Records drawn from a dataset
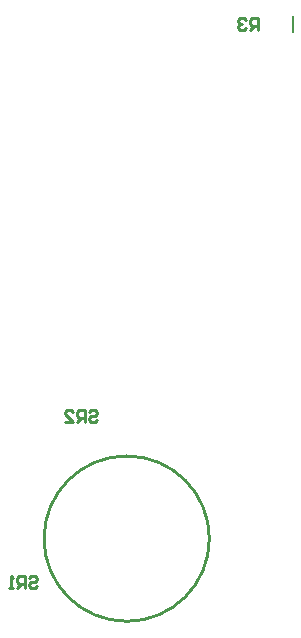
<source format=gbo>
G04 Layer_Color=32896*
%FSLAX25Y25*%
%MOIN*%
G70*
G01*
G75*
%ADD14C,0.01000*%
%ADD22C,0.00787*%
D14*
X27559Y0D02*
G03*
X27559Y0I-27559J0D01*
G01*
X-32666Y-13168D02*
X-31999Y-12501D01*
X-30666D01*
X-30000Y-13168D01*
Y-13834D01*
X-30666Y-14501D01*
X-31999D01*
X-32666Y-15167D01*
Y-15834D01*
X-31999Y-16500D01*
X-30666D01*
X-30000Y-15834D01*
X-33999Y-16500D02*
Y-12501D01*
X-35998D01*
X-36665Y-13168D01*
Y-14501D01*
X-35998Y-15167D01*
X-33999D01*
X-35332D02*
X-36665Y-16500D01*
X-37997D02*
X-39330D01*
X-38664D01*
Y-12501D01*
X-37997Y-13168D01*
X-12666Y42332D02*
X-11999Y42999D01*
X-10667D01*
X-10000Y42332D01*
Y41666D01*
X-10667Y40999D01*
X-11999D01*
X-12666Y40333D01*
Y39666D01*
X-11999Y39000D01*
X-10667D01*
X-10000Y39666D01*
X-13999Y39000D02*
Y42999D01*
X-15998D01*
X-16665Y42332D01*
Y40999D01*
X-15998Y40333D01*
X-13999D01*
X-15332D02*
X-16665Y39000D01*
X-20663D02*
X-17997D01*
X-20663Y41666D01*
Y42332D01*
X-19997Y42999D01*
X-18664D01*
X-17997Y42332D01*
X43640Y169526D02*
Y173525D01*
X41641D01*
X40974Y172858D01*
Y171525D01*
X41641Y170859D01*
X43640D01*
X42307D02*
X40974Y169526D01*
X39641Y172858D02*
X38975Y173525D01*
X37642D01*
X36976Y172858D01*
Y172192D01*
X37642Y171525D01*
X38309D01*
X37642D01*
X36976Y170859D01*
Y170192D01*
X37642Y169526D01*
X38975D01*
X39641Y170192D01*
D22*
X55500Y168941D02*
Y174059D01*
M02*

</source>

Exercise objective: The response should consist of the lines above from the first through the one containing "X-10667Y40999D01*", transcribed exactly, with every picture left out.

Exercise solution:
<source format=gbo>
G04 Layer_Color=32896*
%FSLAX25Y25*%
%MOIN*%
G70*
G01*
G75*
%ADD14C,0.01000*%
%ADD22C,0.00787*%
D14*
X27559Y0D02*
G03*
X27559Y0I-27559J0D01*
G01*
X-32666Y-13168D02*
X-31999Y-12501D01*
X-30666D01*
X-30000Y-13168D01*
Y-13834D01*
X-30666Y-14501D01*
X-31999D01*
X-32666Y-15167D01*
Y-15834D01*
X-31999Y-16500D01*
X-30666D01*
X-30000Y-15834D01*
X-33999Y-16500D02*
Y-12501D01*
X-35998D01*
X-36665Y-13168D01*
Y-14501D01*
X-35998Y-15167D01*
X-33999D01*
X-35332D02*
X-36665Y-16500D01*
X-37997D02*
X-39330D01*
X-38664D01*
Y-12501D01*
X-37997Y-13168D01*
X-12666Y42332D02*
X-11999Y42999D01*
X-10667D01*
X-10000Y42332D01*
Y41666D01*
X-10667Y40999D01*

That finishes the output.